There is a mantra amongst economists when asked to give their opinion. It is okay to give a number or a timescale, but never together. 

So, the US CPI (consumer price index) report came out and it was a shock. The rate was 8.5%, much higher than expected.

This resulted in markets immediately repricing the likely interest rate levels higher as fears increased that inflation was imbedding with the only solution being higher interest rates to destroy demand.

So, let’s look at the reality of the numbers from Thursday and see exactly why CPI is 8.5%.

The numbers

The war

Firstly, and most importantly is the effect of the increased oil price post Russia’s invasion of Ukraine.

This is an extraneous event so can be seen as not structural. It has created 2.8% of the inflation directly.

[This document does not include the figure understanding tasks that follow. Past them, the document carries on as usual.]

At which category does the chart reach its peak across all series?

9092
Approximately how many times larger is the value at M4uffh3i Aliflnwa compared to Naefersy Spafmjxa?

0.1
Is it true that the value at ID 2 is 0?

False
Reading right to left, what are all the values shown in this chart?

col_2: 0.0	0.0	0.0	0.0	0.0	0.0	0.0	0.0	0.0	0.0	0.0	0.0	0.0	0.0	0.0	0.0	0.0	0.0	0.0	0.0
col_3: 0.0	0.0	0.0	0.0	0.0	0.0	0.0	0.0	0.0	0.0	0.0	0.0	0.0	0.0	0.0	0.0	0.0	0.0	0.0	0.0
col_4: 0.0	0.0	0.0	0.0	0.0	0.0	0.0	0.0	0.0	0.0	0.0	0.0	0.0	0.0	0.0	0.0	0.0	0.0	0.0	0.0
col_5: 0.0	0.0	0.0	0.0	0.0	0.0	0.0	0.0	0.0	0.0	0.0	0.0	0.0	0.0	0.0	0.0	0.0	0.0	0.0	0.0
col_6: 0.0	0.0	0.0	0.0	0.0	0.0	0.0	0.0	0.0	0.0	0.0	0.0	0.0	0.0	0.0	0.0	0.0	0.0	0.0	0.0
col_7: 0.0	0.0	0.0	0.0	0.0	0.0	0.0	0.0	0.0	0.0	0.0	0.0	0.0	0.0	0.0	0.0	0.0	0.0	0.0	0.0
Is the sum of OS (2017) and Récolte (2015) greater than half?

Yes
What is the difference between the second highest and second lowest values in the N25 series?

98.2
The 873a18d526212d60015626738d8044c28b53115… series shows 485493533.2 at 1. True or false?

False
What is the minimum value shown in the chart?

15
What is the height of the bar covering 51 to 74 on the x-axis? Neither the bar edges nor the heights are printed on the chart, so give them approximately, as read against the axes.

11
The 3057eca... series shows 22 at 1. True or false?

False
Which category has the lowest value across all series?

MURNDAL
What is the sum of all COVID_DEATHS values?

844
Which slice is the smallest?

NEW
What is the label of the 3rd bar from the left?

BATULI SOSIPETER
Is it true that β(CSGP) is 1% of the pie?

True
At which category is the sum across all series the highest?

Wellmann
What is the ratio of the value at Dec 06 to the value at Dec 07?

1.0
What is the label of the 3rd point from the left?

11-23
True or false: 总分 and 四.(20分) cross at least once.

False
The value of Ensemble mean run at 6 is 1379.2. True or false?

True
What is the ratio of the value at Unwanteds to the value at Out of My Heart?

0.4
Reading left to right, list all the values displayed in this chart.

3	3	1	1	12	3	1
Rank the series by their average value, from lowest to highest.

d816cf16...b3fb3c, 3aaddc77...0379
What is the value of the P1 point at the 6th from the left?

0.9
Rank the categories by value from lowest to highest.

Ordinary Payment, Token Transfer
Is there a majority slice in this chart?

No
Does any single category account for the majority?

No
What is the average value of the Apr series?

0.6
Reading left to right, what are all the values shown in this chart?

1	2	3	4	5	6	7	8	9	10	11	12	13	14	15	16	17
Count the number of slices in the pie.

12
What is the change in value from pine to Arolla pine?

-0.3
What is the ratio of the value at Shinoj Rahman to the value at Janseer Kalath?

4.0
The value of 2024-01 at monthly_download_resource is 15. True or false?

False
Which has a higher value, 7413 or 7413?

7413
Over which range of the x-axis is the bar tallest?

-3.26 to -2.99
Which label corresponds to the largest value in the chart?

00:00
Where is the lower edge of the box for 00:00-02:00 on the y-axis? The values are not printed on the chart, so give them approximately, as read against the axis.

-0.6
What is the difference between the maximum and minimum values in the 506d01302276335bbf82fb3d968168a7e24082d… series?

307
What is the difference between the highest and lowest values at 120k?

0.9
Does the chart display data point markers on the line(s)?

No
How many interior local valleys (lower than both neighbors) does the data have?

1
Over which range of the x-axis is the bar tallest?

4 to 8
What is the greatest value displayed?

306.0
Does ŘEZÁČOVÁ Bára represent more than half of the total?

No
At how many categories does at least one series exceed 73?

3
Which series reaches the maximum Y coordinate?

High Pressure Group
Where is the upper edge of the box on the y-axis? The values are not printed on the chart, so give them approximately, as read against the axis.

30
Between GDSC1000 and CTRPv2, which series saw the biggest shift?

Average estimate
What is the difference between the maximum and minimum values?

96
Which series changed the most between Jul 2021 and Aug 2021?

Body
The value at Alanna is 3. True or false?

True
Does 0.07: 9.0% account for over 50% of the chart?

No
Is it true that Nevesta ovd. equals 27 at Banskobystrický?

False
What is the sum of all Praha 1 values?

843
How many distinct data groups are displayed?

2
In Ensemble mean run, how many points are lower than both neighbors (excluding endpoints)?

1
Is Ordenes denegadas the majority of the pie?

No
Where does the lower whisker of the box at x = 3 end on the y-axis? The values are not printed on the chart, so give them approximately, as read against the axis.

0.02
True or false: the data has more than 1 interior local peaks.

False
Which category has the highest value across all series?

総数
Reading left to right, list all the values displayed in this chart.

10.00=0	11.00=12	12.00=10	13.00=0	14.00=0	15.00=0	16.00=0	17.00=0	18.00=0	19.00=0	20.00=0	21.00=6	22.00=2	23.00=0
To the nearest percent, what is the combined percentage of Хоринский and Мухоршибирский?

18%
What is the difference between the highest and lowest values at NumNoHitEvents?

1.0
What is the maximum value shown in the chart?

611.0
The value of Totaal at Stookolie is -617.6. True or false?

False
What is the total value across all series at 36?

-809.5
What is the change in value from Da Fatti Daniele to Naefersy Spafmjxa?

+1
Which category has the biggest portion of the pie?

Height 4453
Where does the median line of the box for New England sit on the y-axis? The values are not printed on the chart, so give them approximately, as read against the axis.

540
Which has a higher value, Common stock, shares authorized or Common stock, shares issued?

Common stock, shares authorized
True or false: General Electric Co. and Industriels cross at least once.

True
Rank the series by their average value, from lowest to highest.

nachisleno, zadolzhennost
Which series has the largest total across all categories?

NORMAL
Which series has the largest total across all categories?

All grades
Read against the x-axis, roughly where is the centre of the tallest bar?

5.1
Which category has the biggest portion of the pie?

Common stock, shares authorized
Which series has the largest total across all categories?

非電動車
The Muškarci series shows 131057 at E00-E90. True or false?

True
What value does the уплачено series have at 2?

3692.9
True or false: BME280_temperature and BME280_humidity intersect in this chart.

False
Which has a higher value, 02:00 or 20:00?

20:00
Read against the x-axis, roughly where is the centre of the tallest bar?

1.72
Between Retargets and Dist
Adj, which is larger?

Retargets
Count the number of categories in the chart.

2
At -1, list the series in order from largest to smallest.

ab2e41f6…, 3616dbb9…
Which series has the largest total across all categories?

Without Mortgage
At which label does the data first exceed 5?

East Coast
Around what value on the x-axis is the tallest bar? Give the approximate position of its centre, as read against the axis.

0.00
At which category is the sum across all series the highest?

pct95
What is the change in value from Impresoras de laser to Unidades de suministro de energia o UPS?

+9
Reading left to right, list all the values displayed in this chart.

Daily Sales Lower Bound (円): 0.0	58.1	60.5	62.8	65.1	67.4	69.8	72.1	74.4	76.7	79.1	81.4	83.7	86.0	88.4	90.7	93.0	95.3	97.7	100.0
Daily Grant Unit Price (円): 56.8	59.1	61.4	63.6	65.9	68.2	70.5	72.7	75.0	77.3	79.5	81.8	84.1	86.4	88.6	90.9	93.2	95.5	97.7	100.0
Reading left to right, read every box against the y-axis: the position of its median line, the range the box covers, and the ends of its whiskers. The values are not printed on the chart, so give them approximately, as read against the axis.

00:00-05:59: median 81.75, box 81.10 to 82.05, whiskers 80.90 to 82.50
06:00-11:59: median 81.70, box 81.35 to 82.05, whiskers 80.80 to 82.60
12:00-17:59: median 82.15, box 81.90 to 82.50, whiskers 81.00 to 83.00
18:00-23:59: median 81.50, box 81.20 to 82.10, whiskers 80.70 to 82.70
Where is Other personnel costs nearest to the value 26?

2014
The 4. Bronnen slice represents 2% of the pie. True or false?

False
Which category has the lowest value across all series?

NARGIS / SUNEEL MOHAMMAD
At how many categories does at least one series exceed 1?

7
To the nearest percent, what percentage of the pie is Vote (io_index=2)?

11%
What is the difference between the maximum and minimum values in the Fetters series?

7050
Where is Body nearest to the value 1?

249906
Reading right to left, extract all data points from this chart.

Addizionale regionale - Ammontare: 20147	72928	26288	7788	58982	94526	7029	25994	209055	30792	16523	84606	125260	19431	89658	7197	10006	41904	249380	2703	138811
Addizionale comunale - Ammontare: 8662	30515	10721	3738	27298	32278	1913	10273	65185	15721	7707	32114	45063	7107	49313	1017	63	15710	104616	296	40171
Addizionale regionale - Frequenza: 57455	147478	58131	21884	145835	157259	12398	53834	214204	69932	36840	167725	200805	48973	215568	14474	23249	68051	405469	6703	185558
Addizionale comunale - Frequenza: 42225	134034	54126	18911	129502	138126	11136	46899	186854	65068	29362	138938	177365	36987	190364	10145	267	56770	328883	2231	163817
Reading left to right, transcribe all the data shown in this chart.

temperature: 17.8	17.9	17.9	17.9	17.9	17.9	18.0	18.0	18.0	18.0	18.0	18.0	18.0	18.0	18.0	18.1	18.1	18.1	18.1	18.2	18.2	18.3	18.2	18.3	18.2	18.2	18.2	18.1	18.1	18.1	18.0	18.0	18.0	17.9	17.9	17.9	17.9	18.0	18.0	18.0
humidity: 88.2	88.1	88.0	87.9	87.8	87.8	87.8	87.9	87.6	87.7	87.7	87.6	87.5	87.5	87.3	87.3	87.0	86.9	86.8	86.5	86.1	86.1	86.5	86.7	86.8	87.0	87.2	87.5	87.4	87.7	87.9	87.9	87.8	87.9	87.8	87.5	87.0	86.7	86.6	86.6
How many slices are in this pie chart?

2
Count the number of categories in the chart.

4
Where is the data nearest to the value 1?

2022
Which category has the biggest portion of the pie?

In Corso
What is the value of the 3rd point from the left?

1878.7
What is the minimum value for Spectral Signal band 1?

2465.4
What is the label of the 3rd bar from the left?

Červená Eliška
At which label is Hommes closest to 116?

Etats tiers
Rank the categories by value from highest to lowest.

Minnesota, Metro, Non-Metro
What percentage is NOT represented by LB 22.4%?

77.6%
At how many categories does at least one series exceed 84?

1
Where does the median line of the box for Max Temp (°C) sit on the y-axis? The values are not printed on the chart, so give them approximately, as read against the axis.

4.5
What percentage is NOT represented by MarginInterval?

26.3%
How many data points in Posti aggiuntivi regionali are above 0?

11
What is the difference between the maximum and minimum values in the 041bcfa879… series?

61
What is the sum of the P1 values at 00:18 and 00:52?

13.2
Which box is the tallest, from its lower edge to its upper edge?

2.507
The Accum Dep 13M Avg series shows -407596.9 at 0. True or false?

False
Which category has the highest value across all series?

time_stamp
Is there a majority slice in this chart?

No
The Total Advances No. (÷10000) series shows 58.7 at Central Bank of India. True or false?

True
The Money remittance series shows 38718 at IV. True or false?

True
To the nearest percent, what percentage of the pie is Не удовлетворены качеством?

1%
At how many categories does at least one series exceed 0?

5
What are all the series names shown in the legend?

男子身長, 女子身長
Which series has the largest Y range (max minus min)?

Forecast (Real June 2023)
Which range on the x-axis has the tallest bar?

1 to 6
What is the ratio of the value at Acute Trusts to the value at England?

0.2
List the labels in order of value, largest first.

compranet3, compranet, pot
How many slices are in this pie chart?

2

It has also added indirectly to the rise in other costs due to transport costs, farming etc.

So, the commodity disruption of the war is around 3.5%.  

COVID

If the reopening distortions still being felt by business are quantified, they account through stressed supply chains and increased costs for travel and leisure for a further 2%.

Again, these are effects that are not structural so will self-regulate and return to a normalised rate over time.

Housing

There is significant inflation in housing and rents. It is clear that there is a shortage of affordable housing, and the reasons are known but why the pandemic has caused such a spike in shelter costs is unclear.

Conclusion

The takeaways from the above breakdown of the inflation numbers are.

  1. The majority of the 8.5% has been caused by Covid and the war. These are not structural, will self-correct and raising rates will do little to help apart from destroying demand.
  2. The actual normalised inflation rate if commodities, food, and supply chain issues are removed is around 2.8-3.2%.

This is not a scary number and why the Fed and BOE said they were confident inflation would normalise and were not concerned. They were not delusional, although it now looks like it.

All the most recent economic figures are showing rapidly decelerating economies. Consumption down, activity down, spending down, layoffs way up.  It is quite possible that in a few months we see some pretty dire economic numbers with demand having gone off a cliff. This feeds through into unemployment numbers which will rise.

There is a raging argument between those convinced we have structural inflation back with commodities and wages pushing each other higher and those that say we will return shortly to pre pandemic low growth low inflation conditions.

For what it’s worth I’m in the return camp.